Корчмарь оттеснил их:
— Оставьте человека в покое!.. Пойдем-ка, господин, всего нам дал бог: и холодной водицы, и вина, и хлеба, и цыпленка для христианина вроде нашей милости. Фу ты, какая жалость! И чего ты не обругал нас пораньше, мы бы догадались, что ты свой человек. Мы люди темные, без понятия…
Знатный гость был с триумфом введен в прохладную корчму.
* * *А тем временем Стамболов{180}, в ту перу всемогущий властитель, говорил корреспонденту «Кельнише Цейтунг»:
— Я ослабил русское обаяние в Болгарии на пятьдесят лет.
Если Стамболов говорил искренне, то это показывает, что сей государственный муж был плохой психолог.
София, июнь 1901.
Перевод Л. Христовой
МОИ УЧИТЕЛЯ
Воспоминания о школьный годахМысль уносит меня в далекое, далекое прошлое: она кружит по туманной, призрачной области забытых, потонувших в океане вечности времен. Мое воображение, подобно археологу на раскопках, ищет, роется в воспоминаниях детства и юношества, вгрызается в них. Все больше и больше увлекаясь этим занятием, оно находит в этой далекой эпохе милые предметы и странные образы, покрытые бурьяном забвенья, с наслаждением останавливается на них и не хочет с ними расстаться.
Боже мой! Стоило моей мотыге копнуть прошлое, как целый рой призраков встал с кладбища давно похороненных дел и событий.
Откуда-то из глубины памяти возникают бледные тени: все они милы и дороги моему сердцу. И душа в сладком томленье стремится побыть подольше в ясном сиянии детских лет, освежиться в этом мире невинности, радости и простодушной веры в добро — веры, ныне разрушенной разочарованиями и жизненными бурями, изъеденной горькими сомнениями, низвергнутой житейским опытом.
Нельзя сказать, чтоб это были безмятежные годы: отведал я и страданий и горечи; ведь это — спутники человека с самой колыбели. Но они изгладились из памяти, теперь в ней остались лишь светлые стороны предметов, и благодаря расстоянию, с которого мы глядим на ту эпоху, все в ней кажется мне светлым и радостным. Она встает передо мной волшебная, лазурная, словно дальняя гора на горизонте: пропастей, рвов, утесов не видно; на небе вырисовываются только ее восхитительно прелестные, гармоничные линии…
Погружаясь сегодня в тихое море воспоминаний, я хочу задержаться только на отдельных фигурах, глядящих на меня из глубины моего прошлого, то улыбающихся, то суровых, но одинаково милых душе моей: на фигурах моих учителей.
Первый, кто вспоминается мне более отчетливо, — это учитель Атанас из Карлова.

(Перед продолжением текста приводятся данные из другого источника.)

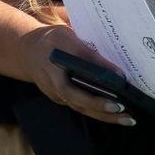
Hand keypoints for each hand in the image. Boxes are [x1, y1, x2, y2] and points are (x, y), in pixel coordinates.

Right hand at [17, 24, 136, 125]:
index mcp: (56, 53)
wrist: (27, 53)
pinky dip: (99, 113)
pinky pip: (80, 108)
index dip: (98, 68)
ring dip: (104, 115)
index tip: (118, 76)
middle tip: (120, 107)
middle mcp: (52, 76)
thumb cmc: (54, 41)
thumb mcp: (69, 35)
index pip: (78, 61)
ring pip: (79, 107)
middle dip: (97, 103)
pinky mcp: (60, 99)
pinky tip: (117, 116)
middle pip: (74, 95)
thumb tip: (117, 71)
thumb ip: (89, 50)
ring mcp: (54, 91)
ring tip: (128, 119)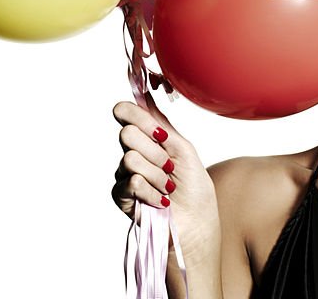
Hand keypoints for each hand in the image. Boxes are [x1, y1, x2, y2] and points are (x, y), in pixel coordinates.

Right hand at [112, 97, 221, 263]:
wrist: (196, 222)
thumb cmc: (194, 186)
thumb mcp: (183, 148)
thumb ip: (161, 124)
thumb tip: (145, 95)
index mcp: (148, 137)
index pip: (125, 112)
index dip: (134, 114)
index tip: (158, 132)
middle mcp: (133, 151)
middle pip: (126, 134)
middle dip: (155, 151)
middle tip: (170, 167)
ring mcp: (125, 174)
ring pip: (129, 159)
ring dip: (156, 174)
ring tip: (168, 186)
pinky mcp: (121, 196)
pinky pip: (131, 183)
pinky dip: (152, 192)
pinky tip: (162, 200)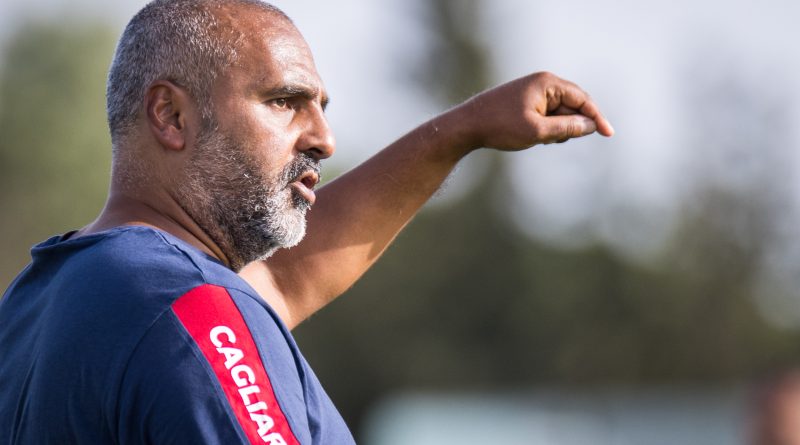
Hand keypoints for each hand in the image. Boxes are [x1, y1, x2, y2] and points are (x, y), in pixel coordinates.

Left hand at [452, 71, 613, 150]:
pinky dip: (547, 128)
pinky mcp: (527, 101)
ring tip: (537, 138)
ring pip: (561, 112)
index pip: (582, 98)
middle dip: (571, 125)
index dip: (596, 117)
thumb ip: (566, 128)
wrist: (467, 126)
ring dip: (558, 129)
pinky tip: (531, 136)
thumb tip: (591, 125)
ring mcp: (534, 91)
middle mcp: (543, 82)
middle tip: (552, 140)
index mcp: (547, 83)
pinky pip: (548, 115)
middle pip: (573, 104)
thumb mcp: (537, 131)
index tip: (609, 134)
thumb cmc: (500, 126)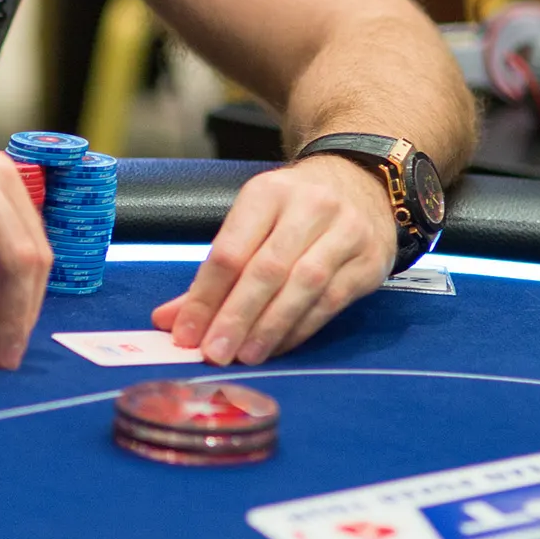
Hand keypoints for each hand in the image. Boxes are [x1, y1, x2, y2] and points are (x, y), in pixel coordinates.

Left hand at [152, 156, 395, 365]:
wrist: (361, 182)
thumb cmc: (293, 209)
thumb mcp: (252, 223)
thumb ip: (213, 273)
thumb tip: (168, 319)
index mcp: (267, 194)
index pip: (230, 251)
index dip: (204, 297)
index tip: (185, 333)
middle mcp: (309, 208)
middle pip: (266, 271)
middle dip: (236, 317)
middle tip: (214, 353)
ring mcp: (345, 232)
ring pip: (302, 287)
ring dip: (269, 328)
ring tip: (245, 356)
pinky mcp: (370, 260)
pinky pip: (331, 301)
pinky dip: (300, 328)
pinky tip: (278, 346)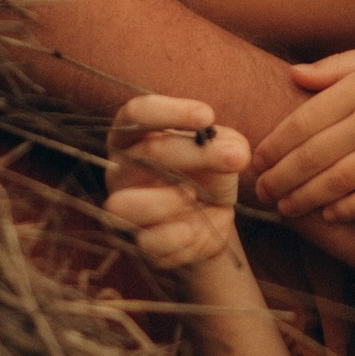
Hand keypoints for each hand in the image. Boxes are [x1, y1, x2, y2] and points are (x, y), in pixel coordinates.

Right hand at [100, 92, 251, 271]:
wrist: (213, 220)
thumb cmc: (209, 173)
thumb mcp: (224, 150)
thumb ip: (228, 143)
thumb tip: (233, 151)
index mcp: (134, 136)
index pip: (136, 113)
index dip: (169, 112)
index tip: (207, 115)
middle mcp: (120, 169)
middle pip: (142, 154)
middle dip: (192, 153)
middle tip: (234, 157)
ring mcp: (122, 208)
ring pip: (123, 205)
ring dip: (170, 200)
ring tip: (196, 196)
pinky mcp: (136, 243)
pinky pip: (149, 241)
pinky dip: (181, 233)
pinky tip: (197, 226)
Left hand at [252, 0, 354, 223]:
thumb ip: (342, 64)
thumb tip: (294, 75)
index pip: (303, 121)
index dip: (275, 146)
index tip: (257, 160)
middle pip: (313, 156)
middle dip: (282, 178)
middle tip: (261, 194)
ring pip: (338, 181)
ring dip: (307, 199)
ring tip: (287, 210)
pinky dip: (350, 208)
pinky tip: (332, 215)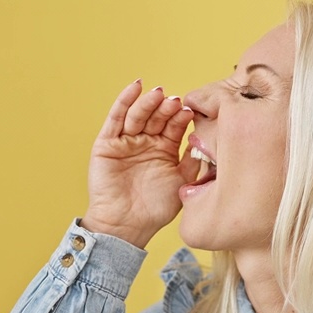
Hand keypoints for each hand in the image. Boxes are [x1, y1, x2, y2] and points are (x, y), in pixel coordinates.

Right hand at [83, 80, 200, 247]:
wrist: (127, 226)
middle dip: (167, 108)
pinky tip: (136, 87)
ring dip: (149, 103)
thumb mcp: (182, 182)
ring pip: (138, 115)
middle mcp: (146, 142)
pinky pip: (115, 118)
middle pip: (157, 117)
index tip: (192, 111)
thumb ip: (193, 161)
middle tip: (176, 102)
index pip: (174, 126)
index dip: (182, 117)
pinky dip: (125, 101)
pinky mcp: (107, 143)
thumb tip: (206, 139)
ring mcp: (126, 141)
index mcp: (164, 149)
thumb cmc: (155, 209)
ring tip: (160, 95)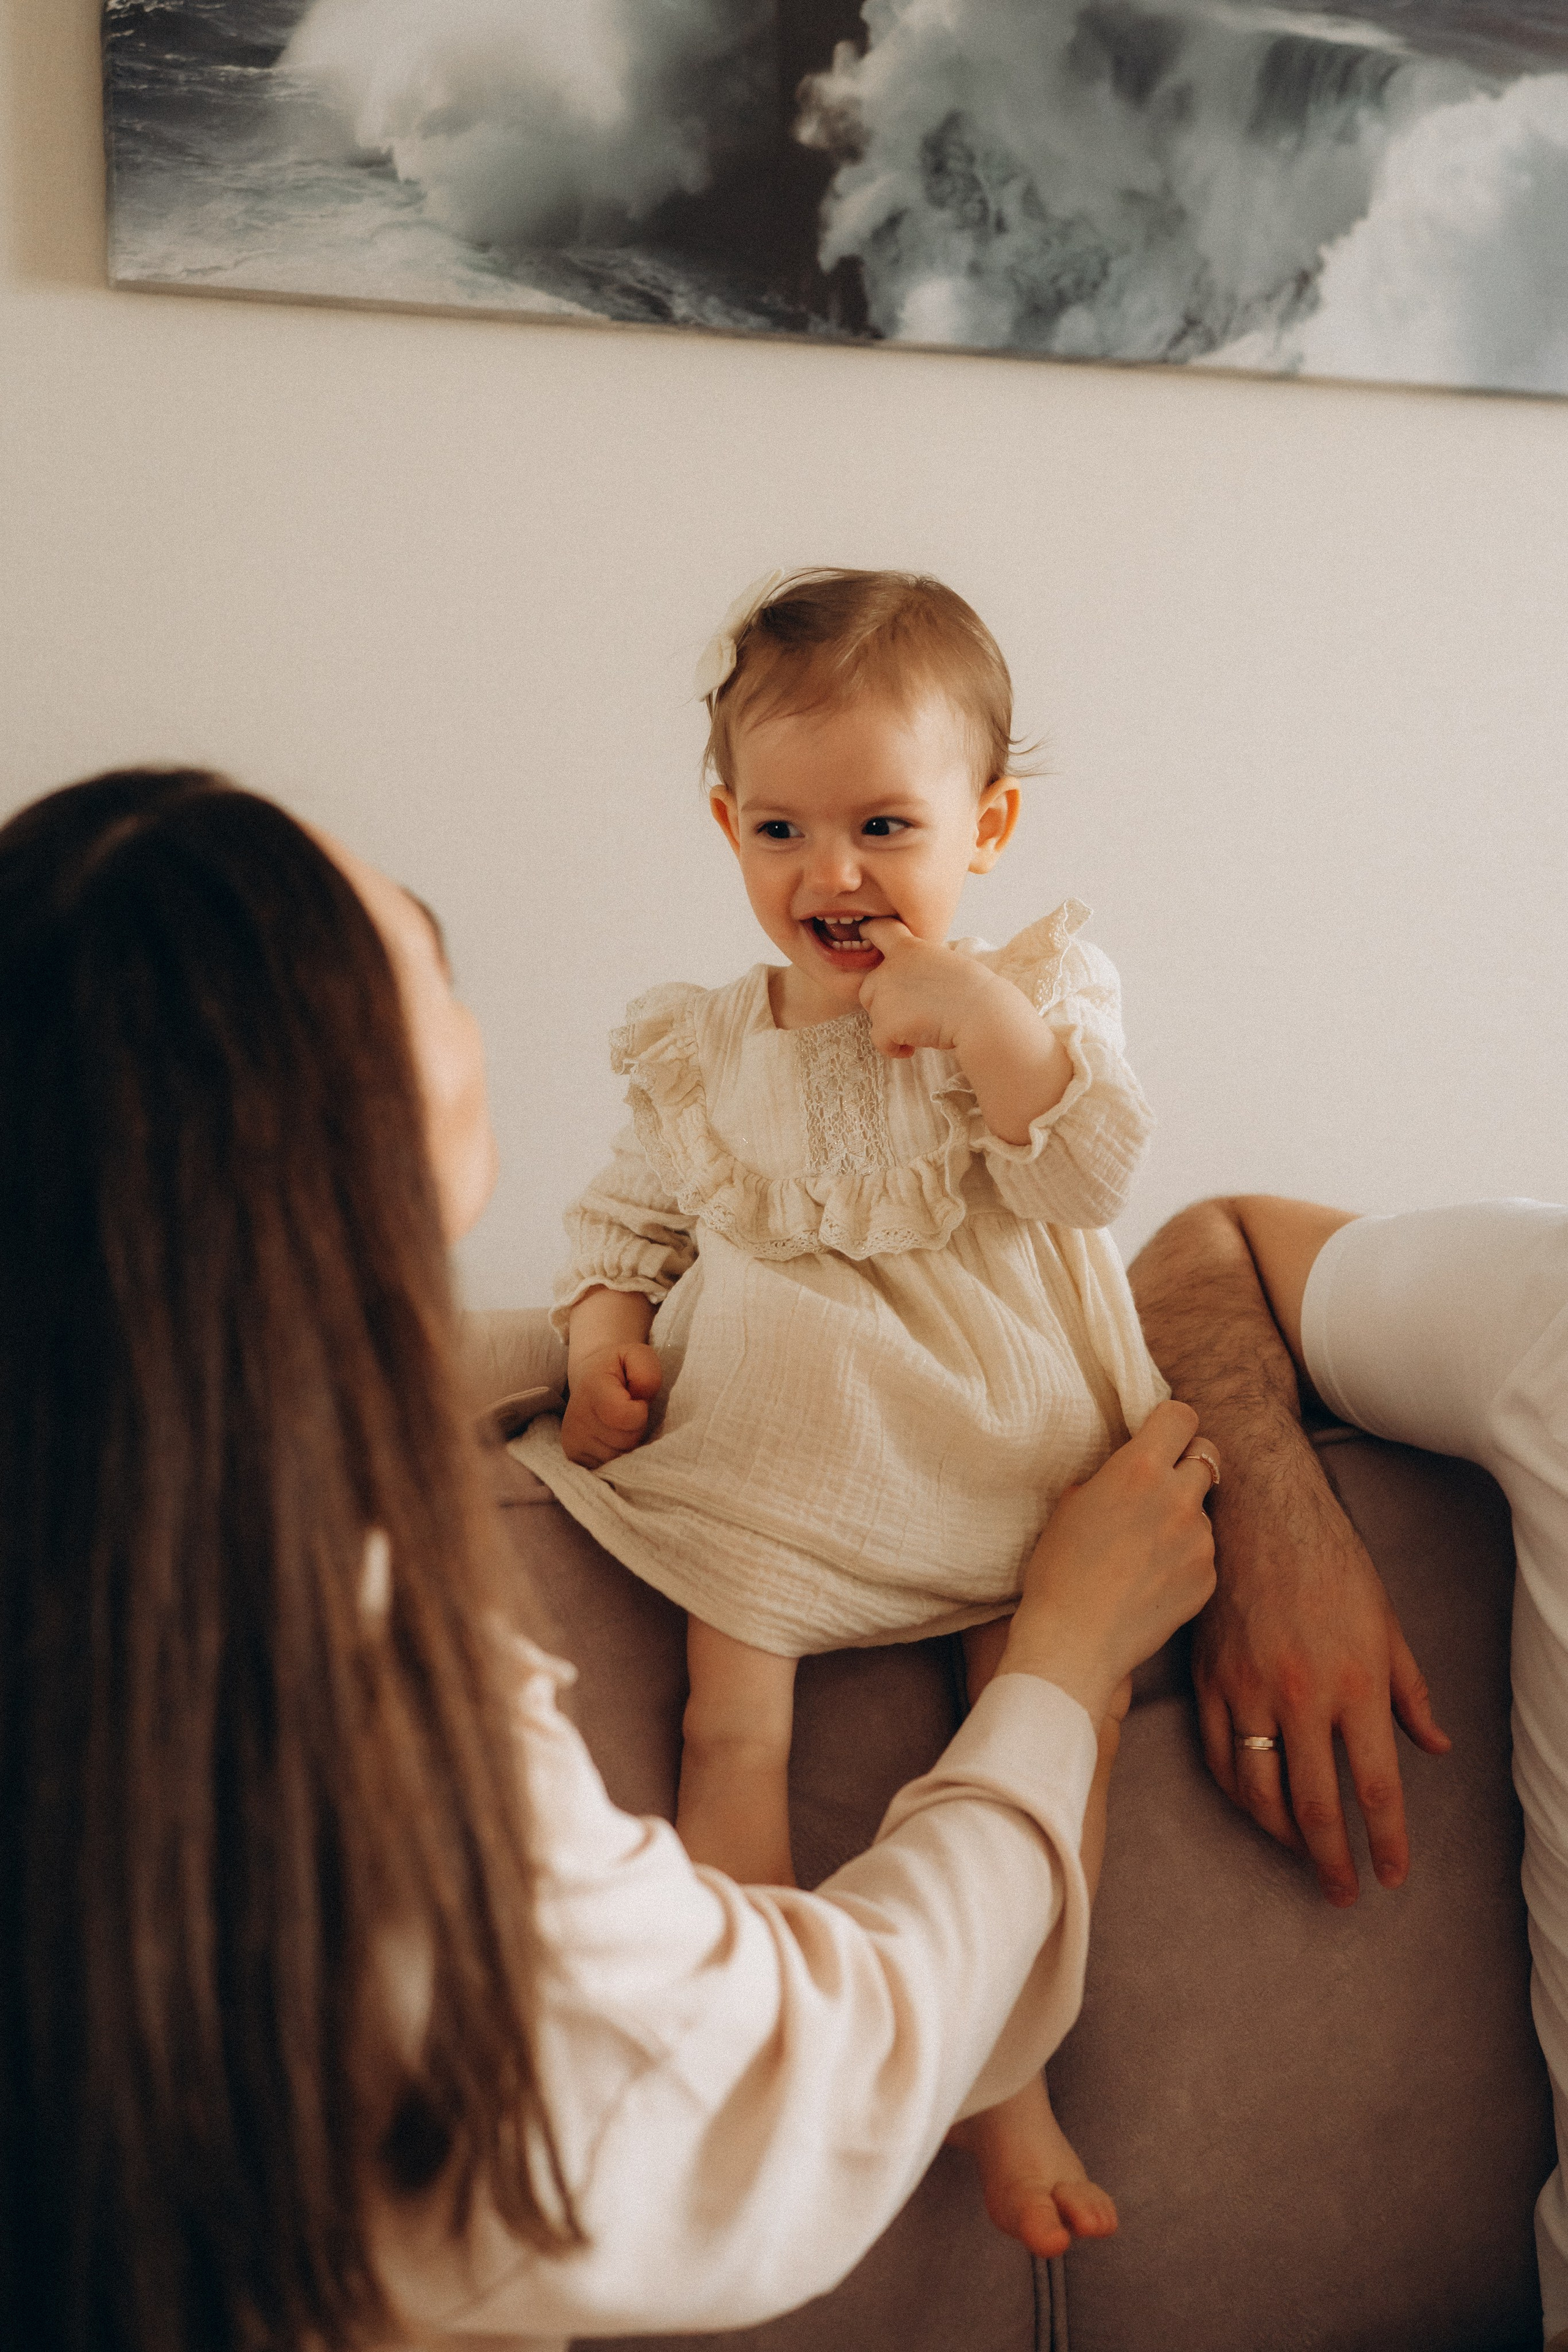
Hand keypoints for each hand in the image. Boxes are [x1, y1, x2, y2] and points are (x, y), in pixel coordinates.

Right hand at [560, 1341, 663, 1468]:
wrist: (592, 1378)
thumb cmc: (621, 1368)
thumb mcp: (639, 1356)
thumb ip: (647, 1373)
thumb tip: (640, 1400)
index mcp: (592, 1388)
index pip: (627, 1417)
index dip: (641, 1411)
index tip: (636, 1400)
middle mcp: (576, 1417)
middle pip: (626, 1441)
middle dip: (636, 1428)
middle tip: (628, 1411)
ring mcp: (573, 1440)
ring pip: (619, 1458)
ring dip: (627, 1443)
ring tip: (619, 1423)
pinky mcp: (573, 1455)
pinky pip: (608, 1467)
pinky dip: (616, 1454)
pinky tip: (611, 1436)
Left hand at [857, 919, 991, 1058]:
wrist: (982, 1015)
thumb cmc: (975, 992)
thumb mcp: (946, 963)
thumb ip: (920, 966)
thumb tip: (912, 984)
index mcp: (909, 949)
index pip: (878, 930)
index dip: (869, 933)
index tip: (866, 936)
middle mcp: (890, 969)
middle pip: (869, 987)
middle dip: (884, 1003)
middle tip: (912, 1014)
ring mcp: (885, 996)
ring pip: (874, 1016)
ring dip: (891, 1026)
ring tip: (919, 1031)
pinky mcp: (885, 1024)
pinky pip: (879, 1041)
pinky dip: (893, 1049)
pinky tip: (913, 1049)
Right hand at [1001, 1401, 1218, 1722]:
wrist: (1074, 1641)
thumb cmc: (1058, 1570)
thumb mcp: (1071, 1504)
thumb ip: (1110, 1475)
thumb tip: (1127, 1467)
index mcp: (1139, 1469)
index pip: (1182, 1417)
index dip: (1172, 1422)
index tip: (1162, 1435)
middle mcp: (1179, 1497)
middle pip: (1207, 1456)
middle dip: (1186, 1464)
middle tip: (1160, 1486)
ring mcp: (1200, 1539)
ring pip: (1203, 1509)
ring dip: (1182, 1517)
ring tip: (1143, 1549)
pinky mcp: (1208, 1577)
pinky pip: (1203, 1552)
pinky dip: (1184, 1558)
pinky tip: (1150, 1579)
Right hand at [1194, 1471, 1450, 1904]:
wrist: (1255, 1509)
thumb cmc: (1330, 1560)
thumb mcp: (1387, 1623)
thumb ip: (1410, 1692)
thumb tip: (1436, 1746)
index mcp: (1354, 1683)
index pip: (1376, 1787)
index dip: (1385, 1842)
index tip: (1390, 1877)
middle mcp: (1300, 1695)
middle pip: (1314, 1805)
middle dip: (1331, 1860)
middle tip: (1341, 1892)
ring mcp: (1246, 1690)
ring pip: (1258, 1790)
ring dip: (1280, 1835)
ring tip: (1299, 1852)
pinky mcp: (1207, 1679)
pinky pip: (1217, 1756)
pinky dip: (1236, 1792)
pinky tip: (1254, 1804)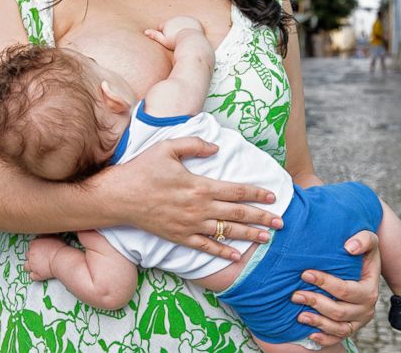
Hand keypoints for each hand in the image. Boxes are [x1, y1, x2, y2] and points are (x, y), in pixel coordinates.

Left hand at [24, 235, 67, 280]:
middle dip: (32, 256)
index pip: (31, 244)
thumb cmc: (58, 248)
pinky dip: (34, 275)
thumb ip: (45, 237)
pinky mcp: (36, 274)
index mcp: (34, 244)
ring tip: (36, 266)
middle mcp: (30, 255)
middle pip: (28, 255)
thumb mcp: (52, 237)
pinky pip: (31, 276)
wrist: (60, 260)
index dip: (36, 247)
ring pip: (26, 266)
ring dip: (30, 266)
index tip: (40, 248)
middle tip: (40, 257)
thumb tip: (44, 236)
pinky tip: (38, 274)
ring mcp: (32, 265)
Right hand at [106, 137, 280, 260]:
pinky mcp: (179, 236)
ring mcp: (189, 225)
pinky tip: (236, 255)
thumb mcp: (168, 148)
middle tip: (281, 222)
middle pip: (237, 213)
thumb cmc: (142, 169)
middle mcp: (198, 208)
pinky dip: (223, 252)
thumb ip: (195, 144)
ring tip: (267, 237)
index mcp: (199, 185)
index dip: (257, 193)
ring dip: (249, 235)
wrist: (119, 197)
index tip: (273, 196)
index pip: (236, 191)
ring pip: (226, 232)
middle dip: (262, 217)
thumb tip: (217, 148)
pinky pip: (206, 247)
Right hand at [143, 16, 203, 50]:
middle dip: (173, 31)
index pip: (162, 27)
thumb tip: (145, 31)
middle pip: (172, 25)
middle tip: (177, 40)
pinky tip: (191, 36)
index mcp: (167, 22)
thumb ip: (155, 35)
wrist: (191, 41)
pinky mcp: (195, 21)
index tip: (169, 41)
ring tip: (184, 38)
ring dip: (182, 29)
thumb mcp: (164, 41)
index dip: (165, 35)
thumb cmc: (176, 43)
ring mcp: (186, 18)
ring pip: (182, 24)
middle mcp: (176, 18)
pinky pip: (192, 24)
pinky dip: (191, 29)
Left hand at [290, 231, 380, 345]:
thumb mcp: (368, 239)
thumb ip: (363, 239)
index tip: (305, 274)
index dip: (325, 283)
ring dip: (317, 322)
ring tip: (299, 315)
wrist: (365, 266)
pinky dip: (325, 339)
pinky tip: (310, 334)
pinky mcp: (351, 327)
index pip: (345, 290)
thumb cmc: (362, 251)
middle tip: (295, 295)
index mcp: (370, 289)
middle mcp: (366, 308)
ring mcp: (358, 320)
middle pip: (339, 311)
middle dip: (316, 302)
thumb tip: (349, 247)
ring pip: (338, 328)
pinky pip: (338, 338)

Помню высокого, черноглазого человека с бледным, кротким лицом, в черном костюме европейского покроя из грубого крестьянского сукна, в фесе и с палкой в руке.
Больше я ничего о нем не знаю. Его нрав, характер, весь его духовный облик исчезли из моей памяти. Перед моими глазами стоит только высокий человек с бледным, кротким лицом, — кажется, красивым. Вот и все.
Он был учителем начальной школы («взаимного обучения» — по-тогдашнему), куда меня, по седьмому году (это было в 1857 году), торжественно привел отец, обутого в новые красные башмаки и короткие штаны.